WHAT TO DO →
Please count the lines in the entries below that include the word "which", and give only the number.

DATA PROVIDED →
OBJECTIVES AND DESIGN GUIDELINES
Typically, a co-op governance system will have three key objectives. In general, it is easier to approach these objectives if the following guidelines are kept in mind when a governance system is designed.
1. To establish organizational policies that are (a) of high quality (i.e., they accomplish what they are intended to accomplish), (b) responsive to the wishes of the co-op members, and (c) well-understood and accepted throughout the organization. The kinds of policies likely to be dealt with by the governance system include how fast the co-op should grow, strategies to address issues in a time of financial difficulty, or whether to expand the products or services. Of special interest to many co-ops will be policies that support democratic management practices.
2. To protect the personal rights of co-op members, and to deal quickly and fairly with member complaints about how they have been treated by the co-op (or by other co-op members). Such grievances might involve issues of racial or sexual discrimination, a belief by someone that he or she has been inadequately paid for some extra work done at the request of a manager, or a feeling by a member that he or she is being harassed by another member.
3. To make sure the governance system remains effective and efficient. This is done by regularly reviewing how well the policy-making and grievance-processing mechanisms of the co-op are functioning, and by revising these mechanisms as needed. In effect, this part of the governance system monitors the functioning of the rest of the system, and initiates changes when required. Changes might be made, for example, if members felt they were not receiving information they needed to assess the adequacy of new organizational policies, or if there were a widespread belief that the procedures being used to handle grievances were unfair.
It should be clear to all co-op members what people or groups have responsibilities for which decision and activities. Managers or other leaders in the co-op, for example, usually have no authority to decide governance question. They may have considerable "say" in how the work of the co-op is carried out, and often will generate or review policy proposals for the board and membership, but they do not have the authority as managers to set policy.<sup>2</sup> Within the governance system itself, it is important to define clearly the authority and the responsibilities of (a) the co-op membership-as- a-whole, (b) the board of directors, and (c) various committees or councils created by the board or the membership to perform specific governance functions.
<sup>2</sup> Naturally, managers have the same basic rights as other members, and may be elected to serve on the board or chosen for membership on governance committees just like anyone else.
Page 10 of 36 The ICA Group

* * *

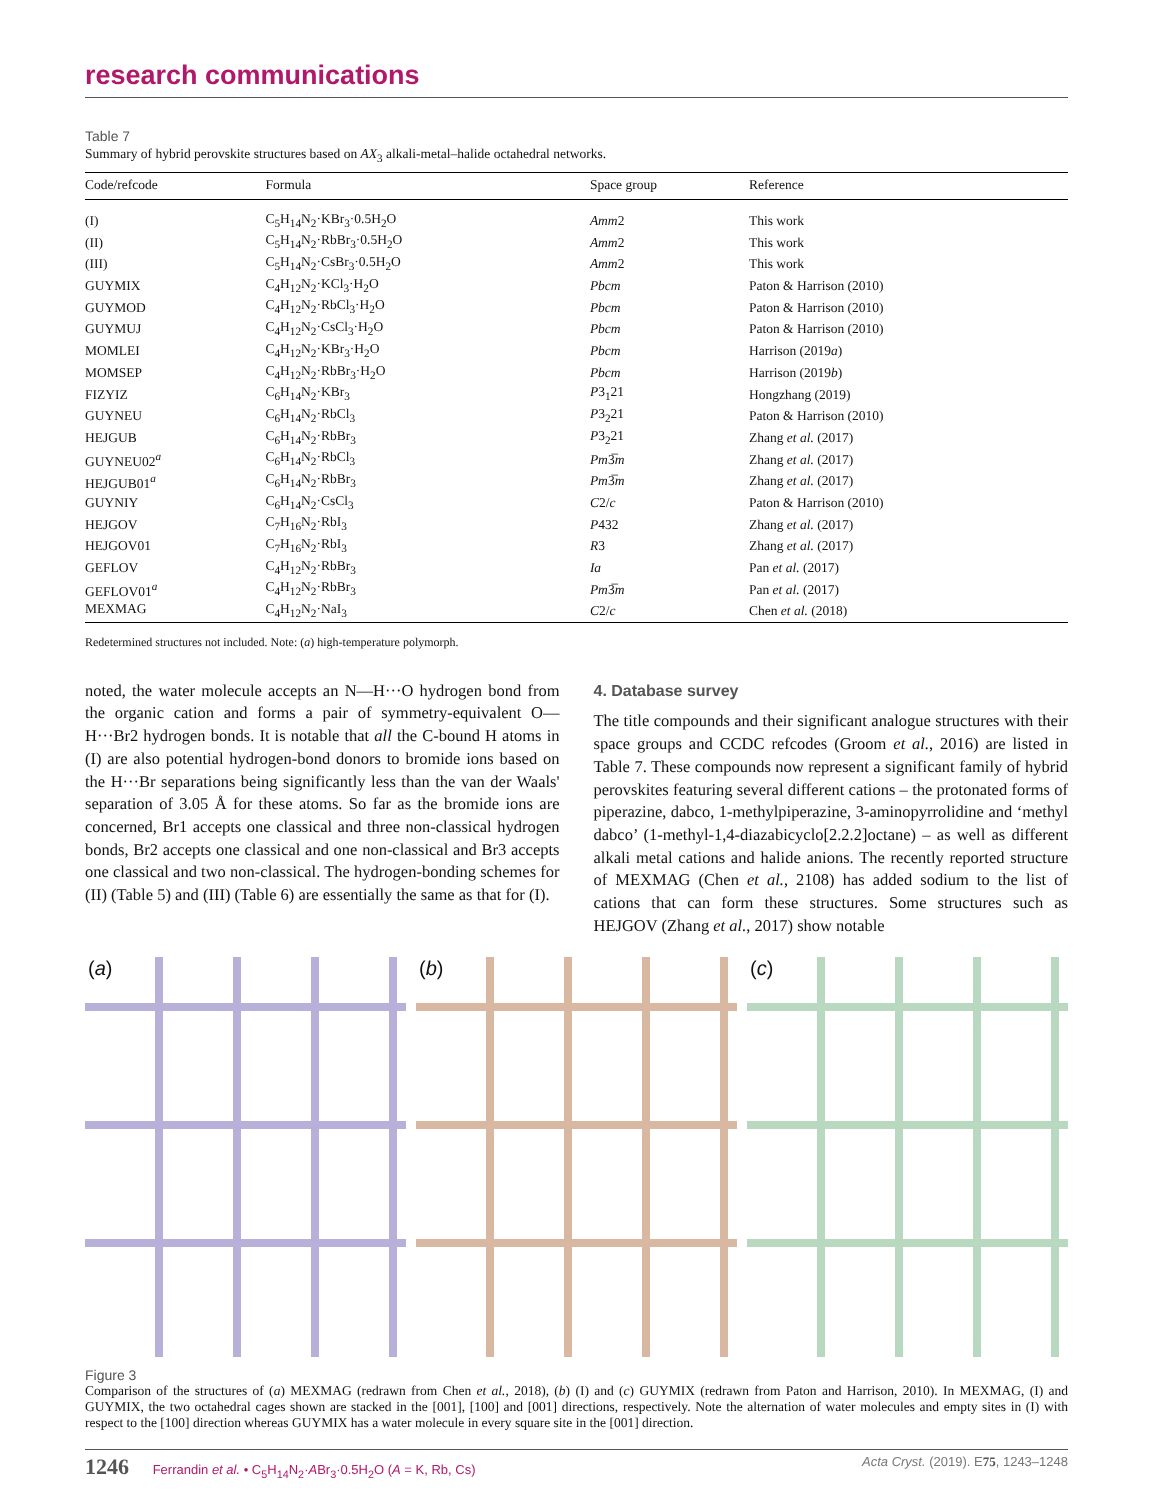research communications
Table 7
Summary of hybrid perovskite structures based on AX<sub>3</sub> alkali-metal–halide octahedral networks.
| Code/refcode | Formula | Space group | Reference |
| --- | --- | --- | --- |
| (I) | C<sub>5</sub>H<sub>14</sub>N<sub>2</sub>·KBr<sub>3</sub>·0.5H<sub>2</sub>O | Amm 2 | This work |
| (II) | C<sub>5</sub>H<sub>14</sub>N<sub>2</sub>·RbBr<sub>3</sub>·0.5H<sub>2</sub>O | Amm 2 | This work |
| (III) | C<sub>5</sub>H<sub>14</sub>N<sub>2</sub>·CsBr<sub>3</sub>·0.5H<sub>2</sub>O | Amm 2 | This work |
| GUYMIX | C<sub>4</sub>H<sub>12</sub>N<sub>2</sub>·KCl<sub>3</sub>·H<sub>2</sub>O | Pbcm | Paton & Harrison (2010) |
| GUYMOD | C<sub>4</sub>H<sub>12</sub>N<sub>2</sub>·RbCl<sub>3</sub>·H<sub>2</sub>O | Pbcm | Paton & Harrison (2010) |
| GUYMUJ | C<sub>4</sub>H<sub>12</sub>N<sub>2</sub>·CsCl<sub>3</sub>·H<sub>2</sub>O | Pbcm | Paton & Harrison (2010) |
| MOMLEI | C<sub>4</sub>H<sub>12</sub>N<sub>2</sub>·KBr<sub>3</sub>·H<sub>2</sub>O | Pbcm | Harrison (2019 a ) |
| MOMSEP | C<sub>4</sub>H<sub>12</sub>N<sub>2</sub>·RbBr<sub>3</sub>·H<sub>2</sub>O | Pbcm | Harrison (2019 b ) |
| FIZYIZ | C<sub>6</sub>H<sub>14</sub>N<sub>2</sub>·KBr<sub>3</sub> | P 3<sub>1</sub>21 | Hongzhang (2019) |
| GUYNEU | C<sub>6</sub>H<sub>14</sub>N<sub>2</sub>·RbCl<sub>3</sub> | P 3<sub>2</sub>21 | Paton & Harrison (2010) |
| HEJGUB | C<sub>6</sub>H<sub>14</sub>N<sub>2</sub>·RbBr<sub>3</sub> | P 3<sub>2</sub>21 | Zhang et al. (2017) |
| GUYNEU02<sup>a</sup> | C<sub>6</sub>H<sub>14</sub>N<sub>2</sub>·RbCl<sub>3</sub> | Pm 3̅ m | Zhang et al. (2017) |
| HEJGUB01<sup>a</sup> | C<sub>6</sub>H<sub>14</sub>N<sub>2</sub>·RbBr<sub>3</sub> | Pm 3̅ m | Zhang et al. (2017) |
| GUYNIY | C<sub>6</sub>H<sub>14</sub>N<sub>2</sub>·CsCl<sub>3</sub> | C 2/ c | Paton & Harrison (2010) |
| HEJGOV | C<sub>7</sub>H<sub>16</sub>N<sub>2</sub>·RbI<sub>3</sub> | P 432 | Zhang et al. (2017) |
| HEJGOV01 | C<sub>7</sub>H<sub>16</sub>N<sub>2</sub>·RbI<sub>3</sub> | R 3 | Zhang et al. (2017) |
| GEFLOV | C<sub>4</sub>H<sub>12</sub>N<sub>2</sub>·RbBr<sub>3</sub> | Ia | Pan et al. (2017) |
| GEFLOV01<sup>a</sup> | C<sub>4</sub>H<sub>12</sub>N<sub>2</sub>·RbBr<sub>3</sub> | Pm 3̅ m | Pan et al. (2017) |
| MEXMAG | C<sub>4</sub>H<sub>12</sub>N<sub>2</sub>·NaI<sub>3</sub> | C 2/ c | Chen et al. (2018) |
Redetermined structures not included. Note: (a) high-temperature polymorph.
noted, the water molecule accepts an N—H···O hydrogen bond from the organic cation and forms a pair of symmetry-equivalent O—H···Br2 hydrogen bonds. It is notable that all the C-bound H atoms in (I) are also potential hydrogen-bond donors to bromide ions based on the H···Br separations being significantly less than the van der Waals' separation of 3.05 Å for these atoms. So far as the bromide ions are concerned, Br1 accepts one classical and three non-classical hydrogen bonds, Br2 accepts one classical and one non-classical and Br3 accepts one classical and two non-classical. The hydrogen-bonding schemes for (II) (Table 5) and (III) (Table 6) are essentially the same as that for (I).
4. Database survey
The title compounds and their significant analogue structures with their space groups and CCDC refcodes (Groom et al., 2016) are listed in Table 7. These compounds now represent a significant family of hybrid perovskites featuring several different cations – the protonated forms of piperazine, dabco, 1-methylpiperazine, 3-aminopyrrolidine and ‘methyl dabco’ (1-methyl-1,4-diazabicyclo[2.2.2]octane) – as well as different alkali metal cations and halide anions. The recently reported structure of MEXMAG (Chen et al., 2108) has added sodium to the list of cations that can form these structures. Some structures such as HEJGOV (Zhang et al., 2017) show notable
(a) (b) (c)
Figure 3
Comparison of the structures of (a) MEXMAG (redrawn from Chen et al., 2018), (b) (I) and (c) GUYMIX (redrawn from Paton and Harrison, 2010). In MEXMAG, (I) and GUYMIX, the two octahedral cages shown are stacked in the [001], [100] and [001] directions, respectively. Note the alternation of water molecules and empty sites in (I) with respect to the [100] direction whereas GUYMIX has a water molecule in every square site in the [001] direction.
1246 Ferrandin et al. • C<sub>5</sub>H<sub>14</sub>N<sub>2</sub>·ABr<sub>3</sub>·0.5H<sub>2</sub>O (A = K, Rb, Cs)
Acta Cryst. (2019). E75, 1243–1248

--

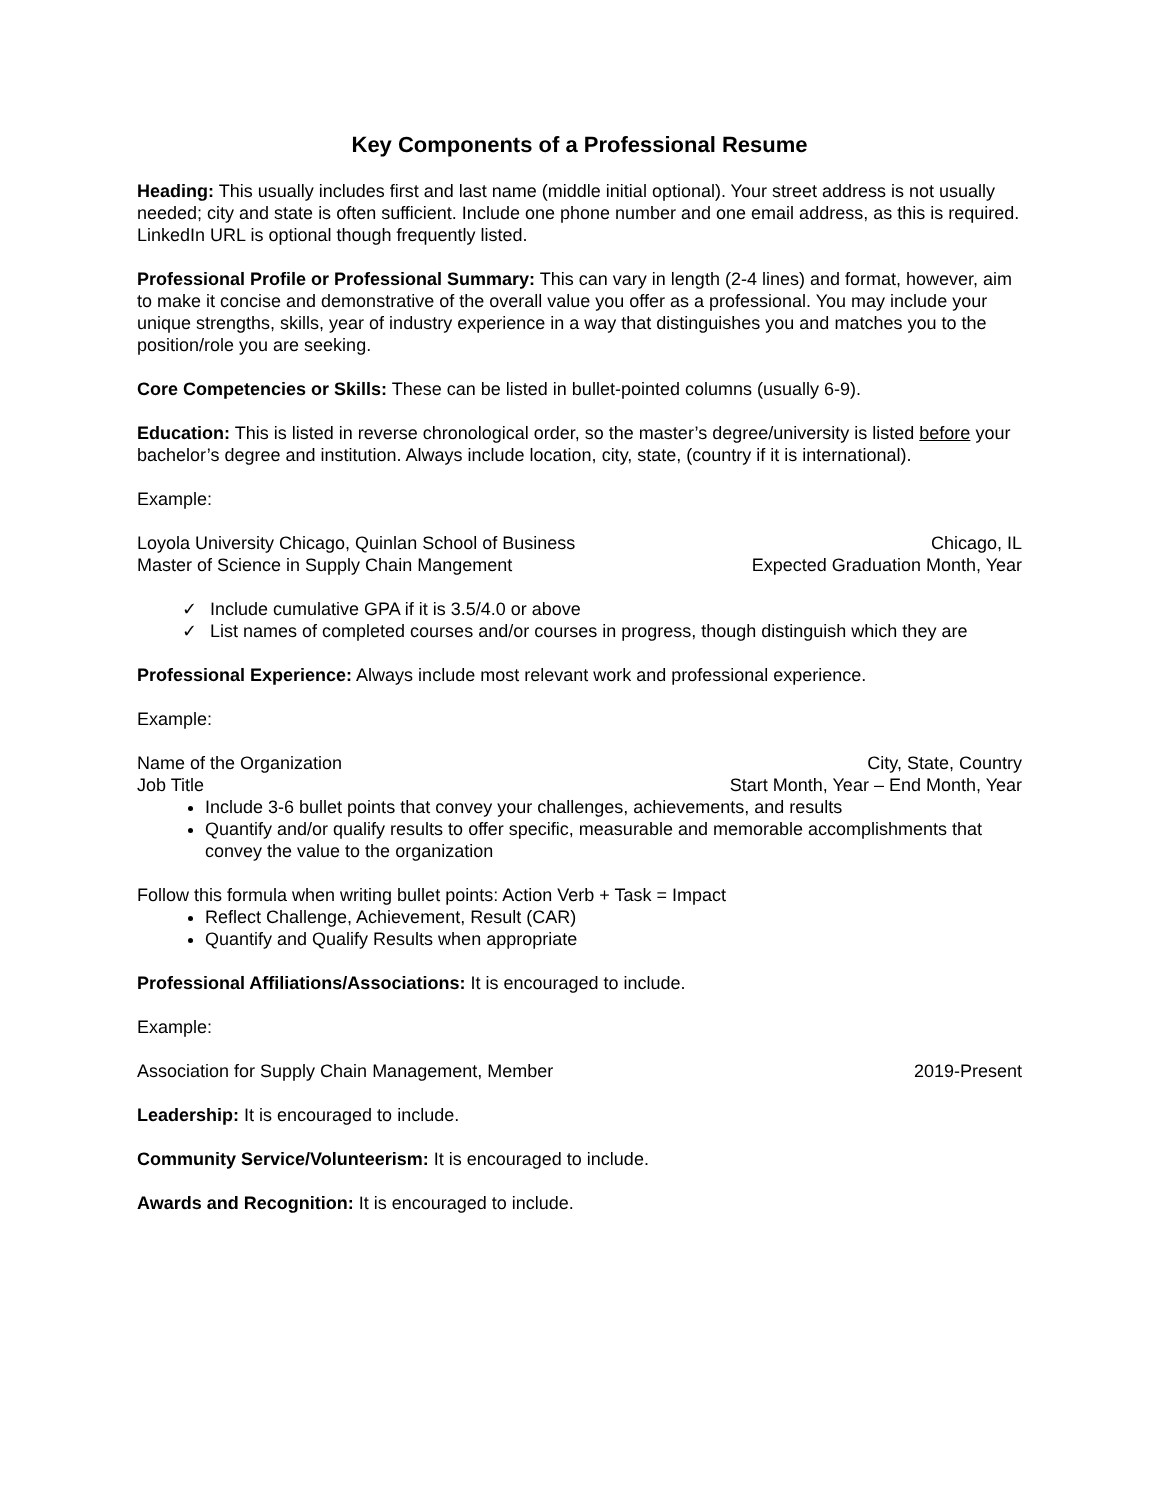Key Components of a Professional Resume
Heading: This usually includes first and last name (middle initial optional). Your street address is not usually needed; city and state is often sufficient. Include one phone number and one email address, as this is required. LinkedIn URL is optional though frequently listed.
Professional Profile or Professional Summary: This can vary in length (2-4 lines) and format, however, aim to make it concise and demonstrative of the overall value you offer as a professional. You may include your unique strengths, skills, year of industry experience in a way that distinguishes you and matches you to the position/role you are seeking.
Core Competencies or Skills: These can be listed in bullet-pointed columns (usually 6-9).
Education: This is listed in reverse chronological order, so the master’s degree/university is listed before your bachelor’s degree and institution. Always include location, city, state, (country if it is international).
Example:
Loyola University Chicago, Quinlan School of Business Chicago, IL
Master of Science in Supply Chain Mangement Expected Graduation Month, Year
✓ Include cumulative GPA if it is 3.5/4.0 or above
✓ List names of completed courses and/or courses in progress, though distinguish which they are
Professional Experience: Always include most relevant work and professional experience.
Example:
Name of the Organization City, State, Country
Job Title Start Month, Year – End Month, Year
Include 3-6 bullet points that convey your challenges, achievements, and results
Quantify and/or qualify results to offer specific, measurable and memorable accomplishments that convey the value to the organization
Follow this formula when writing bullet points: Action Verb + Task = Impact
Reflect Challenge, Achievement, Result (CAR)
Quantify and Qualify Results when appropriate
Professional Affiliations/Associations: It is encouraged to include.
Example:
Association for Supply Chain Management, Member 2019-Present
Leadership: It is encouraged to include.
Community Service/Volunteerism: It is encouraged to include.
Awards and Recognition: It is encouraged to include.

PROBLEM SOLUTION →
2